Reference: supervisord.conf

Non-BGP Configuration

For the Non-BGP configuration we have to write it into the Redis database directly or via one of the following interfaces:

  • config replace <file>
  • the Mgmt Framework
  • the SONiC restapi

Directly writing into the Redis database isn't a stable interface, and we must determine the create, delete, and update operations on our own. The last point is also valid for the Mgmt Framework and the SONiC restapi. Furthermore, the Mgmt Framework doesn't start anymore for several months, and a potential fix is still not merged. And the SONiC restapi isn't enabled by default, and we must build and maintain our own SONiC images.

Using config replace would reduce the complexity in the metal-core codebase because we don't have to determine the actual changes between the running and the desired configuration. The approach's drawbacks are using a version of SONiC that contains the PR Yang support for VXLAN, and we must provide the whole new startup configuration to prevent unwanted deconfiguration.

Configure Loopback interface and activate VXLAN

{
 "LOOPBACK_INTERFACE": {
  "Loopback0": {},
  "Loopback0|<loopback address/32>": {}
 },
 "VXLAN_TUNNEL": {
  "vtep": {
   "src_ip": "<loopback address>"
  }
 }
}

Configure MTU

{
 "PORT": {
  "Ethernet0": {
   "mtu": "9000"
  }
 }
}

Configure PXE Vlan

{
 "VLAN": {
  "Vlan4000": {
   "vlanid": "4000"
  }
 },
 "VLAN_INTERFACE": {
  "Vlan4000": {},
  "Vlan4000|<metal core cidr>": {}
 },
 "VLAN_MEMBER": {
  "Vlan4000|<interface>": {
   "tagging_mode": "untagged"
  }
 },
 "VXLAN_TUNNEL_MAP": {
  "vtep|map_104000_Vlan4000": {
   "vlan": "Vlan4000",
   "vni": "104000"
  }
 }
}

Configure VRF

{
 "INTERFACE": {
  "Ethernet0": {
   "vrf_name": "vrf104001"
  }
 },
 "VLAN": {
  "Vlan4001": {
   "vlanid": "4001"
  }
 },
 "VLAN_INTERFACE": {
  "Vlan4001": {
   "vrf_name": "vrf104001"
  }
 },
 "VRF": {
  "vrf104001": {
   "vni": "104001"
  }
 },
 "VXLAN_TUNNEL_MAP": {
  "vtep|map_104001_Vlan4001": {
   "vlan": "Vlan4001",
   "vni": "104001"
  }
 }
}

DHCP Relay

The DHCP relay container only starts if DEVICE_METADATA.localhost.type is equal to ToRRouter.

LLDP

SONiC always uses the local port subtype for LLDP and sets it to some freely configurable alias field of the interface.

# Get the port alias.
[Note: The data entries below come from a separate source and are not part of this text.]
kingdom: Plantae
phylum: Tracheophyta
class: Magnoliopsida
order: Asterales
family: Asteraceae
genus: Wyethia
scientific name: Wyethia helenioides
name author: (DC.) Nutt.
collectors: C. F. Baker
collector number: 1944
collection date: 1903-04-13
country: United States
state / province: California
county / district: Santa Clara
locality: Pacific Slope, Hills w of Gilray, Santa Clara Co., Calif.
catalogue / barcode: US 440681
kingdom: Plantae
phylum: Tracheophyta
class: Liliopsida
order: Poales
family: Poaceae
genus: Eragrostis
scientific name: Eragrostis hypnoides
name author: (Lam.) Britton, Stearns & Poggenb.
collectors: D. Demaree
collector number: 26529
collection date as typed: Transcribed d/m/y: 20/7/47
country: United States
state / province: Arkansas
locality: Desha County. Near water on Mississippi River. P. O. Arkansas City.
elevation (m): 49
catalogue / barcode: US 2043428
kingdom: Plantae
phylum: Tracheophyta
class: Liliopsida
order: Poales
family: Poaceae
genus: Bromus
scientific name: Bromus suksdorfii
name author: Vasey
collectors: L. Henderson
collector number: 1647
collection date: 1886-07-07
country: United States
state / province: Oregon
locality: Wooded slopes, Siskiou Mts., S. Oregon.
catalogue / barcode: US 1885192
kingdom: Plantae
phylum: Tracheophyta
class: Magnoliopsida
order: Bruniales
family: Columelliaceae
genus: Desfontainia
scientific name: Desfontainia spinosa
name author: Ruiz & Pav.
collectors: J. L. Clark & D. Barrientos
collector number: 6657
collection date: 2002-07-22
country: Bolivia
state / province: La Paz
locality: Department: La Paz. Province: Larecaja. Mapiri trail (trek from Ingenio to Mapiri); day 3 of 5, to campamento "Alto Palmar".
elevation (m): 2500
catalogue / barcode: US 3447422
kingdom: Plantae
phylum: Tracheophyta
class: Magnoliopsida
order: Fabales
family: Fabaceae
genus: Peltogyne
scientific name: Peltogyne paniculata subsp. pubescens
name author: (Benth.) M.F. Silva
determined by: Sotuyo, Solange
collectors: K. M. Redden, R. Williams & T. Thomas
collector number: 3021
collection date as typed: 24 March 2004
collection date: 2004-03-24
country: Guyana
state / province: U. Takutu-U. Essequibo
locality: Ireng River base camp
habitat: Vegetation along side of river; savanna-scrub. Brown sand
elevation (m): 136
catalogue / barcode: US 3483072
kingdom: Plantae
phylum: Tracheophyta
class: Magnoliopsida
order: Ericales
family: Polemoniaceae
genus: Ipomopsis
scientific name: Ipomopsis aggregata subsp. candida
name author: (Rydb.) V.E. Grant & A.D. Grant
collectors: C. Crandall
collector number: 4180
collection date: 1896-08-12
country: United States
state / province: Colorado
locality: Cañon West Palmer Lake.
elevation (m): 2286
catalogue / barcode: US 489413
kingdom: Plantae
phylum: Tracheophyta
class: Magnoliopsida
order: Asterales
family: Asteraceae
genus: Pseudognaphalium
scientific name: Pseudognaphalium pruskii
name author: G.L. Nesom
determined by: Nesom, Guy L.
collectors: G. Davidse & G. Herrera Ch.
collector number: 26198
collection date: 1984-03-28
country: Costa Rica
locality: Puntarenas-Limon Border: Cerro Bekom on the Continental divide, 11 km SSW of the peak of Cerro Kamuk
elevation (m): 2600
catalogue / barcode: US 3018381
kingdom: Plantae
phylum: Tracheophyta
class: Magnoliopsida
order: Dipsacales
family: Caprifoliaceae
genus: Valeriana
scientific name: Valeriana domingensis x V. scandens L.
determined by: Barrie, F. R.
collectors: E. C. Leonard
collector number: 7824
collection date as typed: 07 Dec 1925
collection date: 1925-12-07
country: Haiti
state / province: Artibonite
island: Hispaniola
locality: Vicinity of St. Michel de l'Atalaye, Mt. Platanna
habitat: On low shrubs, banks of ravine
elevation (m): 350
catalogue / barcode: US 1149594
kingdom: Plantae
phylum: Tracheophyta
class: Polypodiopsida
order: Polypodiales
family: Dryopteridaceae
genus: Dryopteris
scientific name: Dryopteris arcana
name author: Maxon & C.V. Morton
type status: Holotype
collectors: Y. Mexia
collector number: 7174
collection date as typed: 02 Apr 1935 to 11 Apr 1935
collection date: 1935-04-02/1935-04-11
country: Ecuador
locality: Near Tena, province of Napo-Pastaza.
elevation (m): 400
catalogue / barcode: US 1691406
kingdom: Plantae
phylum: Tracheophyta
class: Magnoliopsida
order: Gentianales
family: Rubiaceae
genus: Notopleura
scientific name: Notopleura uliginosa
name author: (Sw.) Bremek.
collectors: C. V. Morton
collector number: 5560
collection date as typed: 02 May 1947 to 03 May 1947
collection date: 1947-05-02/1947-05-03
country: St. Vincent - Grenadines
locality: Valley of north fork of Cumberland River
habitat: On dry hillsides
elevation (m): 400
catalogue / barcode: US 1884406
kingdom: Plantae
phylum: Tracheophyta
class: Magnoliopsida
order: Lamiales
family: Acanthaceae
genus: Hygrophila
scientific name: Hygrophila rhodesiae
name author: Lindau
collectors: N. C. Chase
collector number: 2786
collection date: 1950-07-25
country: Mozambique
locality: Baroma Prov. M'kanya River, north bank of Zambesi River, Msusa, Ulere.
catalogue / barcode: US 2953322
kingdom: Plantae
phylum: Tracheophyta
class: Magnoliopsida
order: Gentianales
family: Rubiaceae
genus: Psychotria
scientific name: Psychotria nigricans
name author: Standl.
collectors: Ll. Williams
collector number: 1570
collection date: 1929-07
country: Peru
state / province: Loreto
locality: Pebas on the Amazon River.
If None or empty string, use port name instead
port_alias = port_table_dict.get("alias")
if not port_alias:
    self.log_info("Unable to retrieve port alias for port '{}'. Using port name instead.".format(port_name))
    port_alias = port_name

lldpcli_cmd = "lldpcli configure ports {0} lldp portidsubtype local {1}".format(port_name, port_alias)

Reference: lldpmgr

Mgmt Interface

The mgmt interface is eth0. To configure a static IP address and activate the Mgmt VRF, use:

{
 "MGMT_INTERFACE": {
  "eth0|<mgmt cidr>": {
   "gwaddr": "<mgmt gateway>"
  }
 },
 "MGMT_VRF_CONFIG": {
  "vrf_global": {
   "mgmtVrfEnabled": "true"
  }
 }
}

IP forwarding is deactivated on eth0, and no IP Masquerade is configured.